Our research has found that the skills that many teams currently excel in, such as negotiation, contract management and project management, may lose relevance over the next two to five years. The tactical expertise that defines some procurement teams today risks becoming obsolete tomorrow.
So they’re working on evolving their role, moving from reducing costs within existing choices to helping colleagues make better choices in the first place. In short, they are reskilling to maintain differentiation and business relevance.
They’re also rethinking how they articulate their procurement work, helping the organisation see the bigger picture when creative, media, insights and production come together. The aim is simple: be easier to work with, create clarity and, most importantly, help marketing teams unlock growth.

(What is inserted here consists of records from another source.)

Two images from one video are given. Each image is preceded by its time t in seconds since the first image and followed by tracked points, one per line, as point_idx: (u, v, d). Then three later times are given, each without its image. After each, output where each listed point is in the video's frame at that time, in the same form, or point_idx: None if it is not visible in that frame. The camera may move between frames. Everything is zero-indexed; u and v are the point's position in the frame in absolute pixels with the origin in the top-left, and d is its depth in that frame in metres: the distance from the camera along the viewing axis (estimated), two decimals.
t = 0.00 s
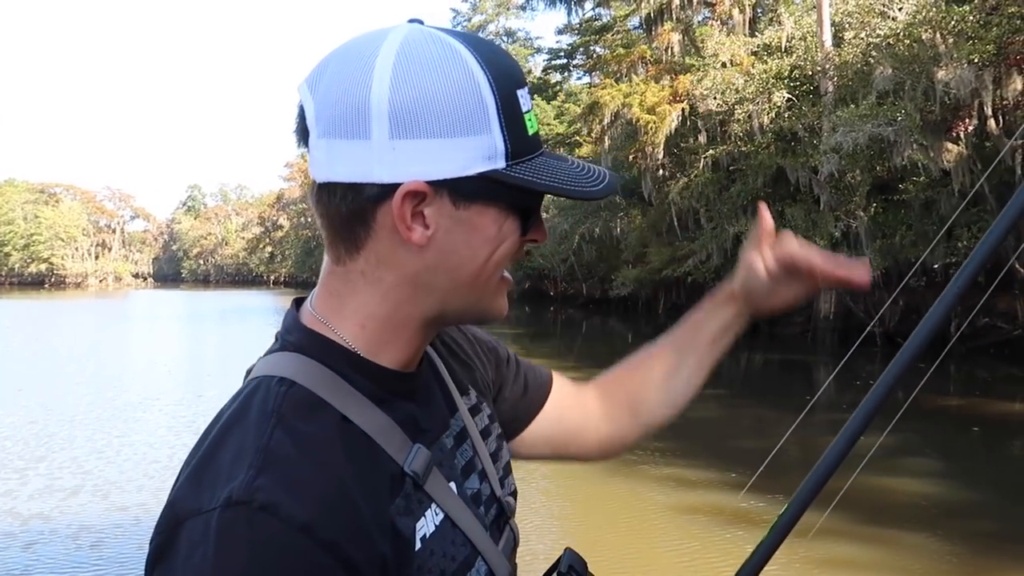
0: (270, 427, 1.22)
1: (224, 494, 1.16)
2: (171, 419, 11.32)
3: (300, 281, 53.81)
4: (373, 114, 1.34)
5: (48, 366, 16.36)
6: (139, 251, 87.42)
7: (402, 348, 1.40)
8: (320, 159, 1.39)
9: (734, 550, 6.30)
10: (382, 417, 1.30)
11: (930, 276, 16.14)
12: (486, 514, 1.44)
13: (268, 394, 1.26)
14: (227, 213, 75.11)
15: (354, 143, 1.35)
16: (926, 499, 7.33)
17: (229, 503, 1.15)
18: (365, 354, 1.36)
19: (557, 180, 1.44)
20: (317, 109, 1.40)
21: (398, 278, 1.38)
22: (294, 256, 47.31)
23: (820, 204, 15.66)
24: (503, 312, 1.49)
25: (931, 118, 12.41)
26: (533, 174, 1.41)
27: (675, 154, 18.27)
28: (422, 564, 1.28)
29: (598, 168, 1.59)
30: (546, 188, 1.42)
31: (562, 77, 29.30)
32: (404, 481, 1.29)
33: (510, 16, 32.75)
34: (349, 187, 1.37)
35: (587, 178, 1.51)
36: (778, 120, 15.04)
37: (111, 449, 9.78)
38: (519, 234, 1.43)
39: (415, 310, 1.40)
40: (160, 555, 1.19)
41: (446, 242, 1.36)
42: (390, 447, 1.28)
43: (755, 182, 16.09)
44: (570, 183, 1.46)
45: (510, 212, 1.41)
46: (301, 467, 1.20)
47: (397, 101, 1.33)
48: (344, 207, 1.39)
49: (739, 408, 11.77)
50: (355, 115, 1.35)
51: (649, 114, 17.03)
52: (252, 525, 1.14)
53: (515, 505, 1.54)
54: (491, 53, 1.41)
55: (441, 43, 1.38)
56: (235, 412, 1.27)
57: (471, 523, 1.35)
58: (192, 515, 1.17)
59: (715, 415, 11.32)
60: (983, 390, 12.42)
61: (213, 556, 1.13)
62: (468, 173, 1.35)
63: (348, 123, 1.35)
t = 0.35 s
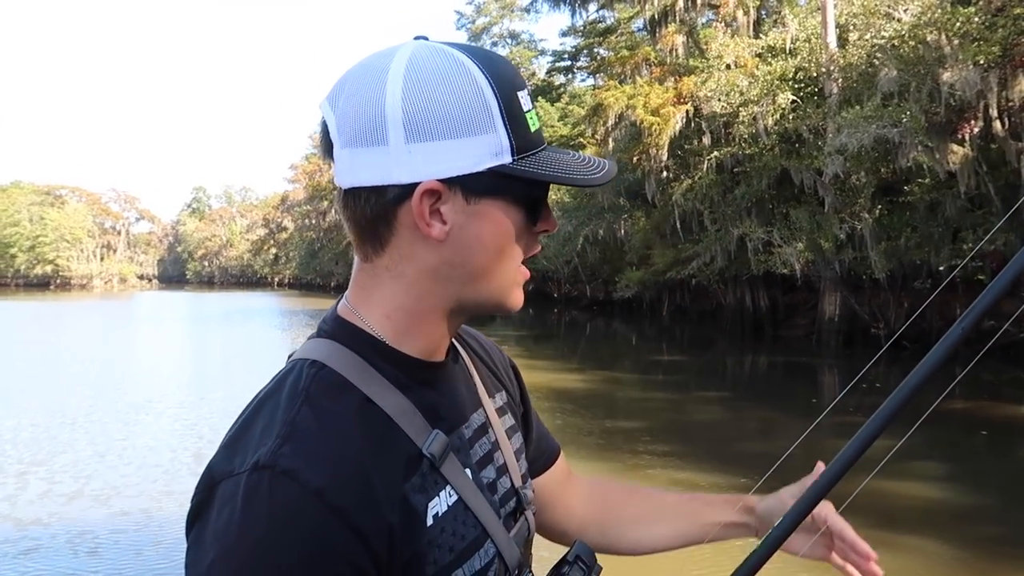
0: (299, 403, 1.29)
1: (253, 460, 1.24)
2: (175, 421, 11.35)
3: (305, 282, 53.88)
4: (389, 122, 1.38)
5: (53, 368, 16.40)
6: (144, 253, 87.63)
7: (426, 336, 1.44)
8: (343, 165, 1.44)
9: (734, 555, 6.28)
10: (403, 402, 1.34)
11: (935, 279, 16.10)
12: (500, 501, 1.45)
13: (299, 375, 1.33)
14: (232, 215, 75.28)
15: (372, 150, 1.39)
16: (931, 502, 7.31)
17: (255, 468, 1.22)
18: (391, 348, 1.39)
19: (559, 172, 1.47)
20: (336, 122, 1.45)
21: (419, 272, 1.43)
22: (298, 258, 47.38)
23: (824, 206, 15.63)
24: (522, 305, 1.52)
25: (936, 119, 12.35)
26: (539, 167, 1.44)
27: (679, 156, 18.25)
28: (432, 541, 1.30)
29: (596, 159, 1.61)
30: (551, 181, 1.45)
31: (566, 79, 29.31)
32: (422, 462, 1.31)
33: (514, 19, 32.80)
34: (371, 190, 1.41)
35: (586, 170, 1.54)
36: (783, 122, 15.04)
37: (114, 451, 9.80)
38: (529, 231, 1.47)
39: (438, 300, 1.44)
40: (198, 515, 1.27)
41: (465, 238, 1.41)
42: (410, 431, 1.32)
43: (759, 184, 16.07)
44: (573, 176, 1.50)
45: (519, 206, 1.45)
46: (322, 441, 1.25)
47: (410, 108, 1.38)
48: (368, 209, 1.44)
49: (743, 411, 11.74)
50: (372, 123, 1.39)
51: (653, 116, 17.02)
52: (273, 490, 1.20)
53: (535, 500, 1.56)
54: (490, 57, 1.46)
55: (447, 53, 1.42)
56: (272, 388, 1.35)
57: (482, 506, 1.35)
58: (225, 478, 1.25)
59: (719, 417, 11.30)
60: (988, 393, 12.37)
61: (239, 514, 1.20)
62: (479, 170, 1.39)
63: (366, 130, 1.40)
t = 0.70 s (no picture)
0: (318, 404, 1.29)
1: (278, 459, 1.25)
2: (184, 421, 11.37)
3: (314, 282, 54.01)
4: (393, 129, 1.37)
5: (63, 368, 16.46)
6: (154, 253, 88.05)
7: (431, 338, 1.43)
8: (349, 168, 1.43)
9: (743, 553, 6.28)
10: (417, 397, 1.35)
11: (947, 278, 16.01)
12: (512, 490, 1.46)
13: (315, 376, 1.34)
14: (242, 215, 75.56)
15: (376, 153, 1.39)
16: (940, 503, 7.28)
17: (280, 467, 1.23)
18: (396, 346, 1.39)
19: (555, 179, 1.48)
20: (343, 126, 1.44)
21: (422, 271, 1.42)
22: (307, 258, 47.52)
23: (834, 205, 15.55)
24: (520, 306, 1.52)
25: (948, 118, 12.30)
26: (536, 174, 1.45)
27: (688, 155, 18.21)
28: (452, 530, 1.31)
29: (592, 169, 1.62)
30: (548, 189, 1.46)
31: (575, 79, 29.25)
32: (437, 454, 1.32)
33: (522, 18, 32.78)
34: (376, 191, 1.41)
35: (584, 180, 1.54)
36: (793, 121, 14.98)
37: (122, 452, 9.82)
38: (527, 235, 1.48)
39: (439, 299, 1.43)
40: (228, 515, 1.28)
41: (465, 236, 1.40)
42: (425, 425, 1.33)
43: (768, 184, 16.01)
44: (571, 183, 1.51)
45: (516, 212, 1.45)
46: (345, 438, 1.26)
47: (415, 115, 1.37)
48: (372, 211, 1.43)
49: (752, 411, 11.69)
50: (376, 129, 1.39)
51: (662, 115, 16.96)
52: (299, 486, 1.21)
53: (543, 486, 1.57)
54: (492, 67, 1.46)
55: (449, 61, 1.43)
56: (292, 386, 1.36)
57: (495, 492, 1.38)
58: (252, 477, 1.26)
59: (729, 418, 11.25)
60: (1001, 394, 12.29)
61: (268, 511, 1.21)
62: (476, 175, 1.39)
63: (371, 135, 1.39)
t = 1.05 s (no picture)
0: (339, 400, 1.30)
1: (300, 453, 1.25)
2: (185, 422, 11.35)
3: (314, 282, 54.05)
4: (429, 138, 1.37)
5: (63, 368, 16.45)
6: (153, 252, 88.03)
7: (448, 346, 1.45)
8: (380, 172, 1.41)
9: (748, 554, 6.28)
10: (433, 395, 1.36)
11: (948, 280, 16.01)
12: (520, 485, 1.48)
13: (335, 372, 1.34)
14: (241, 215, 75.56)
15: (408, 162, 1.38)
16: (946, 505, 7.25)
17: (304, 461, 1.23)
18: (417, 352, 1.39)
19: (581, 200, 1.47)
20: (377, 128, 1.42)
21: (445, 277, 1.43)
22: (307, 258, 47.56)
23: (835, 206, 15.53)
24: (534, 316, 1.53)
25: (950, 119, 12.31)
26: (564, 194, 1.44)
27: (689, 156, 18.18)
28: (466, 525, 1.33)
29: (615, 190, 1.62)
30: (575, 208, 1.45)
31: (575, 79, 29.25)
32: (452, 450, 1.34)
33: (523, 18, 32.80)
34: (405, 197, 1.40)
35: (608, 201, 1.54)
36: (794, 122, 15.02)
37: (122, 454, 9.80)
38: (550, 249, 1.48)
39: (460, 306, 1.45)
40: (245, 508, 1.27)
41: (489, 246, 1.41)
42: (440, 423, 1.35)
43: (769, 185, 16.01)
44: (596, 204, 1.51)
45: (539, 229, 1.44)
46: (368, 434, 1.27)
47: (452, 127, 1.37)
48: (398, 215, 1.42)
49: (752, 412, 11.69)
50: (412, 137, 1.38)
51: (663, 116, 16.94)
52: (323, 482, 1.22)
53: (545, 479, 1.59)
54: (527, 80, 1.46)
55: (489, 75, 1.42)
56: (309, 381, 1.36)
57: (506, 489, 1.40)
58: (271, 469, 1.26)
59: (730, 419, 11.25)
60: (1001, 395, 12.32)
61: (292, 506, 1.21)
62: (505, 192, 1.39)
63: (406, 143, 1.38)
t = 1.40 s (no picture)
0: (340, 402, 1.28)
1: (301, 457, 1.23)
2: (183, 425, 11.30)
3: (314, 283, 54.03)
4: (366, 138, 1.41)
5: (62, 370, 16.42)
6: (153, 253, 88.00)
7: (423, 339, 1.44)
8: (347, 175, 1.49)
9: (749, 558, 6.25)
10: (436, 399, 1.36)
11: (949, 280, 15.98)
12: (526, 491, 1.48)
13: (335, 373, 1.33)
14: (241, 216, 75.56)
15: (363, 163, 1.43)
16: (949, 509, 7.20)
17: (304, 464, 1.22)
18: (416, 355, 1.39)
19: (525, 182, 1.40)
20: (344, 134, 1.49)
21: (409, 271, 1.45)
22: (307, 259, 47.55)
23: (836, 207, 15.49)
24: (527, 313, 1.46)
25: (951, 120, 12.30)
26: (503, 179, 1.38)
27: (689, 157, 18.15)
28: (467, 529, 1.31)
29: (593, 173, 1.51)
30: (516, 191, 1.38)
31: (575, 80, 29.23)
32: (454, 455, 1.33)
33: (523, 19, 32.81)
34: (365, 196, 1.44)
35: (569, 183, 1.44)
36: (795, 123, 15.02)
37: (119, 457, 9.74)
38: (516, 234, 1.42)
39: (427, 301, 1.44)
40: (249, 511, 1.26)
41: (437, 236, 1.41)
42: (442, 427, 1.34)
43: (770, 186, 15.98)
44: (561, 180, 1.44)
45: (488, 217, 1.40)
46: (368, 435, 1.25)
47: (383, 123, 1.40)
48: (367, 213, 1.47)
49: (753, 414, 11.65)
50: (357, 139, 1.43)
51: (663, 117, 16.90)
52: (323, 484, 1.20)
53: (555, 487, 1.57)
54: (472, 67, 1.43)
55: (422, 65, 1.43)
56: (313, 382, 1.36)
57: (510, 495, 1.39)
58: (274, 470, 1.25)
59: (730, 421, 11.22)
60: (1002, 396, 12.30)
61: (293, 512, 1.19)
62: (435, 181, 1.37)
63: (355, 144, 1.44)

One big area of work is around data and metrics. Savings alone are no longer a sufficient proof of value – not for procurement and not for marketing.
What the Sourcing Forum shows us is that metrics are evolving to connect directly to business objectives, helping to tell a clearer story about how marketing investments deliver and create compelling business narratives for key stakeholders.
As a result, they are now seeking to organise data in ways that complement marketers’ ways of working and connect the numbers with wider business outcomes.
They are also working to add classic marketing skills to their repertoire, learning to elevate reporting so it tells a story rather than simply sharing a spreadsheet.
So, where does this leave us?
Creating a productive collaboration is about togetherness. Your challenges as a CMO are their challenges as procurement professionals. You share the same business goals. When both sides are equipped, aligned and working with a shared view of value, the result will be better decisions, better relationships and better outcomes.
Marketing procurement can’t (and shouldn’t) do marketing. But they can make your investments stronger, more transparent, more future-proof and easier to defend. In a world where scrutiny is rising and resources are tight, that support could prove essential.